There is a big misconception about disruptive companies. You do not necessarily have to reinvent the wheel to be successful — unless the tire is flat. You just need to know the difference.
Sometimes companies can take an existing product or technology and create something completely new out of it. The wheel may already be there, but it might be able to do much more than what it was originally intended for.
Identifying this opportunity for disruption requires keen insights from company leaders who can appreciate the innovations developed by the team while being focused on how that innovation can fulfill market needs elsewhere. The key is figuring out how the bits and pieces (just like peanut butter and chocolate) come together to present a new solution (Reese’s peanut butter cup).
Sometimes this type of innovative disruption comes about entirely by accident. That was the case when Arthur Fry was trying to find a better way to place bookmarks in his hymnal. He decided to use a low-tack adhesive that a scientist at 3M named Dr. Spencer Silver invented — albeit without a specific purpose for it at the time. This marriage of invention and purpose resulted in the ubiquitous Post-it note.
Aside from the few cases when needs met solutions so accidentally (and perhaps conveniently), in most cases innovation is created purposefully, with the innovator focused on solving a problem the market may not know exists.
Take for example the iPhone. In 2007, we already had cellphones that operated pretty much as regular landlines, except they allowed us to send and receive phone calls when away from the office or home. Although we were pretty content with that technology, Steve Jobs envisioned new possibilities that combined aspects of computers with existing cellphone functionality. He introduced a new type of device that people didn’t even realize they needed, yet, today, can’t imagine living without.
So, how does this carefully honed disruption come about? Companies need a leader who can think beyond the discovery at hand and envision ways to leverage it for entirely new markets, technologies or products, whether through partnerships, licensing deals or acquisitions.
Questions To Ask
Identifying disruptive technology and determining its impactfulness can be difficult. How to be innovative is not necessarily something that can be learned. Rather, it starts with hiring people who are truly inspired by the science. If there isn’t an innate passion, not only in leadership but also pervasively throughout the team, to discover and invent things, your company won’t be disruptive.
Yet, some business questions can set you on the path of discovery. Answering the following questions will be a good start toward the creation of a potentially disruptive solution:
Can we do it? Do we have the expertise to combine technologies and products into a workable solution? Is it scalable, or will it work only in the lab?

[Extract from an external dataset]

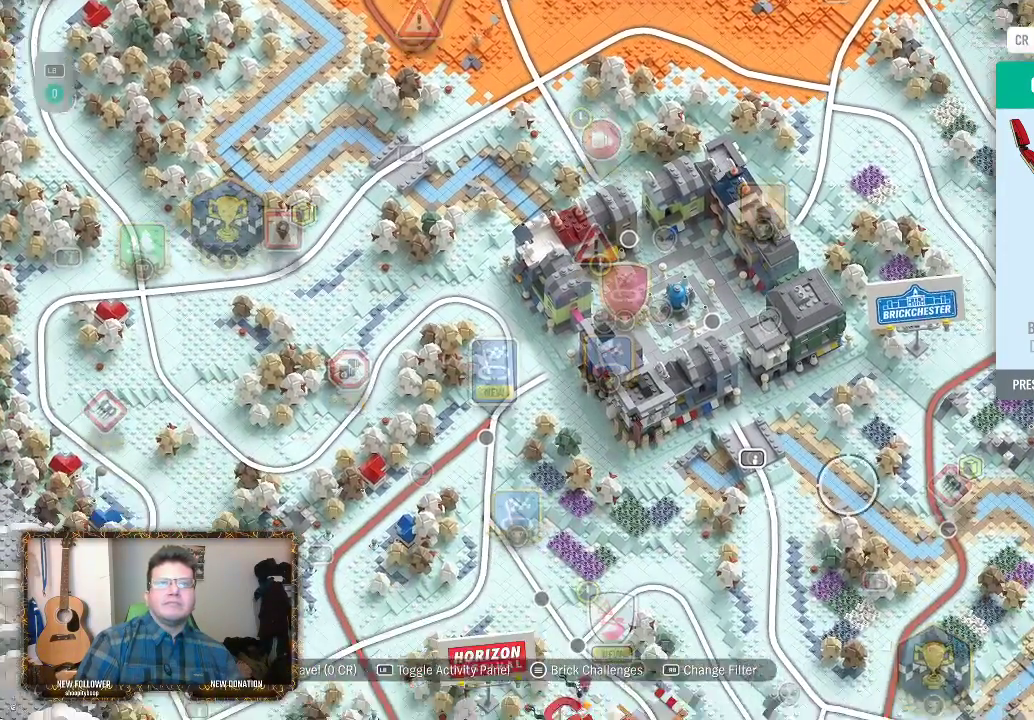
{"buttons": [], "left_stick": "down-left", "right_stick": "center", "events": [[150, "left_stick", "center"], [350, "left_stick", "down"], [433, "left_stick", "down-left"]]}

Part of the answer is based on the available technology. The other part of the answer is whether the company has the right people, the ability to make the correct new hires, or access to a motivated and willing partner.
What will it cost? How long will it take to develop and do we have enough money to invest in the R&D and then bring it to market?
Based on your answer, the next question may be, how do we secure additional funding to make it happen?
Is there a market for it? Does it solve a need? Even if it solves a need, is there a large enough market for the solution that is sustainable and generates a return on investment (ROI)? You need to make sure the potential market is large to generate a profit after development costs — you don’t want to spend millions on a market worth only thousands of dollars.
Can you test whether or not the hypothesis about market demand is correct? This becomes more challenging if you’re developing a solution for a problem the consumer doesn’t yet recognize or know that one needs.
Can we take it to market? Just having a disruptive solution isn’t enough. You also need to know that you can sell it. In some markets, you need third-party companies who specialize in that particular market. If you don’t have their cooperation, even if there’s demand for your product, you won’t be able to sell it. You need to make sure you understand how the market works and how to get your product in front of potential customers.
It doesn’t take the invention of a new wheel to disrupt markets as we know them. Sometimes, it only takes a new way of looking at it and then having visionary leaders and innovative teams made up of the right people, a tolerance for risk, and the inspiration to want to do disruptive things. In our view, this perspective is disruptive in its own right.